If you separate your fleet into staging (or non-production, or the test environment, whatever you want to call it) and production, then you could first deploy to your staging environment, run the tests on real hardware, and then proceed to deploying to production.

It may also be worth running the tests again after you deploy to the live environment.

Tool #3 — Continuous fleet deployment

What are fleet deployments?

If you deploy software to a group of robots or IoT devices, that's a fleet deployment.

Fleet deployments differ in that devices and robots are not co-located — they're often spread out or on different sites entirely and different networks.

Fleet devices can have unreliable connectivity, due to moving through wifi hot spots or using mobile connections. This means fleet deployments are less reliable than common software deployments. You may get more reliable connectivity at one site versus another.

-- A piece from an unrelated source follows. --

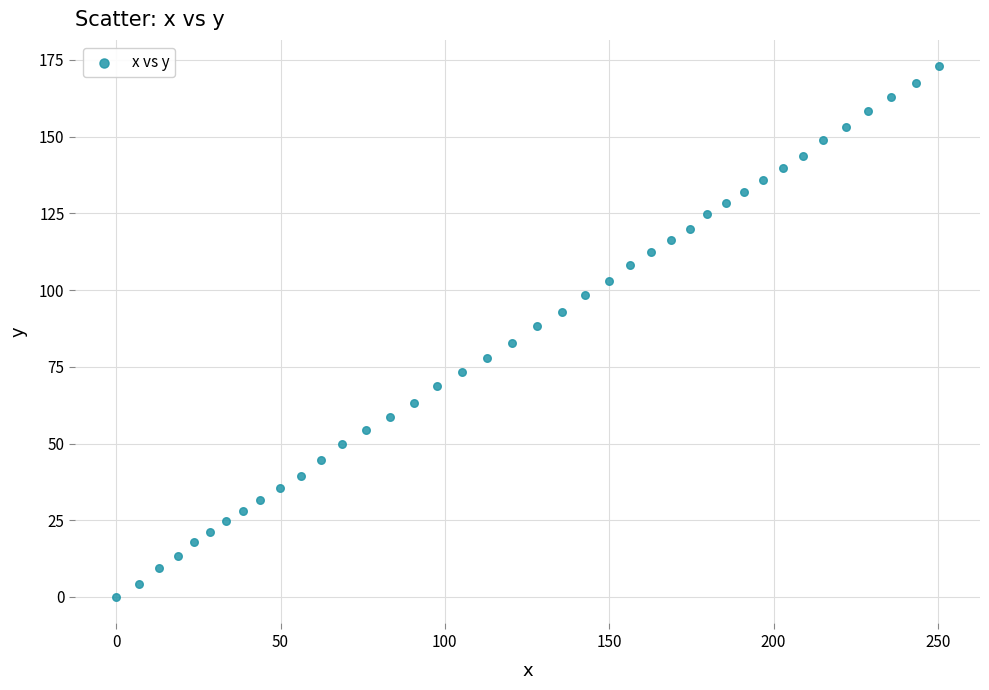

What is the range of X values (max minus min)?

250.3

Deployments can happen manually, or automatically through a CI/CD pipeline. With the latter, developers will commit changes to a branch, run tests and deploy.

Ideally the changes deploy to a staging or non production fleet first, which allows for on-device testing to take place before deployment to the live production fleet.

A manual gate may block the final deployment step for teams that don't have a high degree of automation. But ideally you would automate and build confidence in your testing so can deploy automatically to production after tests pass.

Don't forget to test in production too. Whilst it's good practice to keep environments the same, there's still differences in data and usage. Testing after deployment will uncover any of those further issues and verify the deployment was successful.

One approach is to use a canary-style deployment -- applying updates to a subset of devices at a time and increase the deployment linearly or exponentially. This opens the opportunity to identify issues roll them back before it impacts the entire fleet.

Being able to roll back failed changes automatically is also important. You need a path back to operation without human intervention. This can save phone calls, reduce time to recovery and limit impact to customers.

How does automated fleet deployment benefit robotics teams?

The key benefit of automating deployment is to support an increase in deployment frequency, and to reduce the mean time to recovery.

By having a process that takes you from code commit to production deployment, verifying the change at each step, and by using that process frequently, you will build confidence in it and move towards pushing smaller changes more frequently.

This allows you to respond faster to bug fixes, to incidents, to small improvements, to everything. You can deliver more value to your customer with less lead time.

How do you automate fleet deployment in your workflow?

The first step to automating fleet deployment is to integrate it with your CI/CD tool, for example GitHub Actions or AWS CodePipeline.

The deployment steps conventionally take place after build and test. First deploy to a staging environment, conduct further testing and then deploy to your live production environment.

To assist in deployment and management of workloads in your fleet, it's worth taking advantage of a fleet or device management tool such as AWS GreenGrass, Formant or Rocos.

For example; Greengrass V2 components can deploy software to your robot or device fleet. It supports rolling deployments with options for linear or exponential steps.

Summary

In this post we introduced three tools that help to support a DevOps approach to development when integrated with your CI/CD pipeline; simulation, automated hardware testing and continuous fleet deployments.

These tools aren't silver bullets — on their own they won't solve your scaling or delivery woes and they're not suitable for all teams. But they can be powerful tools that can help you take positive steps towards a DevOps approach and delivering more value to your customers.